A un moment donné, l’Un se forma du Multiple, à un autre moment, il se divisa, et de l’Un sortit le Multiple — Feu, Eau et Terre et la hauteur puissante de l’Air ; la Plaine redoutée aussi, à part de ceux-ci, de poids égal à chacun, et l’Amour parmi eux, égal en longueur et en largeur; Contemple-le avec ton esprit, et ne reste pas assis, les yeux éblouis.

C’est lui que nous savons implanté dans les membres des mortels ; c’est lui qui leur inspire des idées d’amour, et qui leur fait accomplir les travaux de la paix. Ils s’appellent des noms de Joie et d’Aphrodite.

Aucun mortel ne l’a encore vu se mouvoir en cercle parmi eux, mais toi prête l’oreille à l’ordre de mon discours, qui ne trompe point. Car tous ceux-ci sont égaux et de même âge ; cependant chacun a une prérogative différente et sa nature particulière.
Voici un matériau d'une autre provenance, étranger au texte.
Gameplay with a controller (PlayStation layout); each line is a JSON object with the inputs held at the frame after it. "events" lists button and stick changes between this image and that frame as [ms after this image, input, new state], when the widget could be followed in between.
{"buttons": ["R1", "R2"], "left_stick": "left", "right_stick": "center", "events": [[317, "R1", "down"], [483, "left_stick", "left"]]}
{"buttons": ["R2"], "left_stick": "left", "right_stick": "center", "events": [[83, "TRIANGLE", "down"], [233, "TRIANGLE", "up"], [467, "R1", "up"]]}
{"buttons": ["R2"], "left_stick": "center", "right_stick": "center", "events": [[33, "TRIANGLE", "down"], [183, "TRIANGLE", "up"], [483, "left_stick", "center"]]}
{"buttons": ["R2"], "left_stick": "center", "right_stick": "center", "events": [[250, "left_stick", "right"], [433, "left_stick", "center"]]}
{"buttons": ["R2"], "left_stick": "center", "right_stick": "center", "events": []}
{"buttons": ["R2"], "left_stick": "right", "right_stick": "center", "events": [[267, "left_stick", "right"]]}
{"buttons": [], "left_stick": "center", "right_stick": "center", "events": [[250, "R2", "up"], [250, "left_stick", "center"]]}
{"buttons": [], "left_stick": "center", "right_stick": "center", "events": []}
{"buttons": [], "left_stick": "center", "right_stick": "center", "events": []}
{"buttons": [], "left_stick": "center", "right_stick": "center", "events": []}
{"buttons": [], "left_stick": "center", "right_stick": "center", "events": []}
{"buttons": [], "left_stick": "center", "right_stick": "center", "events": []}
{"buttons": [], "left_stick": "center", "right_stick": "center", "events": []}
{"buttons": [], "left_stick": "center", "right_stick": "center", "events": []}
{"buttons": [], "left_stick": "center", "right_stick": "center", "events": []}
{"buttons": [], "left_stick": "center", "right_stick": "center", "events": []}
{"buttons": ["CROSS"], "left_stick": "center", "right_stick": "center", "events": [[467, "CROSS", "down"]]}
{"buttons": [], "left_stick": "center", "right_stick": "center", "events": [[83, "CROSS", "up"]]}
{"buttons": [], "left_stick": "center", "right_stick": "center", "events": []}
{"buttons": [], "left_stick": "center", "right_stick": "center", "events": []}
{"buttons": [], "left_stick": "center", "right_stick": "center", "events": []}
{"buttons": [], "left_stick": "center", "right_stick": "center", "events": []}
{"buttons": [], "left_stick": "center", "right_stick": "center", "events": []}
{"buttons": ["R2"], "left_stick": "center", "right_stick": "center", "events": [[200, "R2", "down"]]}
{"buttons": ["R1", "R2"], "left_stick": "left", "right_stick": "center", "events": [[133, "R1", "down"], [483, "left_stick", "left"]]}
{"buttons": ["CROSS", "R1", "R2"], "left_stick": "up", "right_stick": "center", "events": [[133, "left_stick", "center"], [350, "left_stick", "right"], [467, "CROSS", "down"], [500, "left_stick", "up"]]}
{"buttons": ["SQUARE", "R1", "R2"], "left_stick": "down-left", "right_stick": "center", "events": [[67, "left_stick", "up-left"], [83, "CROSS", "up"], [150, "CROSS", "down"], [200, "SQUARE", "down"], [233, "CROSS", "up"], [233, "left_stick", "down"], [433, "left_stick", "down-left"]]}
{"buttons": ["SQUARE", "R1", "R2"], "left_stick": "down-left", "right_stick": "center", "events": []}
Et rien ne vient à l’existence à part eux, et ils ne périssent point ; car s’ils avaient péri continuellement, ils n’existeraient pas maintenant, et ce qui accroîtrait ce Tout, que serait-ce et d’où pourrait-il venir ? Comment, d’ailleurs, pourrait-il périr, puisqu’il n’y a aucun lieu vide de ces choses ? Ils sont ce qu’ils sont ; mais, courant les uns à travers les autres, ils deviennent tantôt ceci, tantôt cela, et toujours des choses analogues. »

Dans la même logique, Empédocle explique :

« Et dans le Tout, il n’y a rien de vide et rien de trop plein.

Dans le Tout, il n’y a rien de vide. D’où, par conséquent, pourrait venir quelque chose qui l’augmentât ? »

Il explique ainsi qu’il y a dans l’univers l’affrontement entre deux forces, dans un cycle se répétant à l’infini, la modification de tendance expliquant tous les phénomènes. Il n’y a pas de création ni de destruction à part à la fin du cycle ; tout se transforme avec justement le cycle en arrière-plan.

La conception d’Empédocle ne consistait, sur le plan des idées, qu’un en décalque de la conception indienne ; on retrouve d’ailleurs la constante feu – terre – air – eau, une preuve de plus par ailleurs au parallèle indo-grec qu’il est nécessaire d’établir.

La situation de la Grèce étant différente de celle de l’Inde, avec aucune force ne l’emportant, Empédocle finit, de manière mythique, appelé par une voix qui l’amena à devenir dieu, en se précipitant dans le Vésuve, seules ses sandales étant retrouvées au bord du volcan.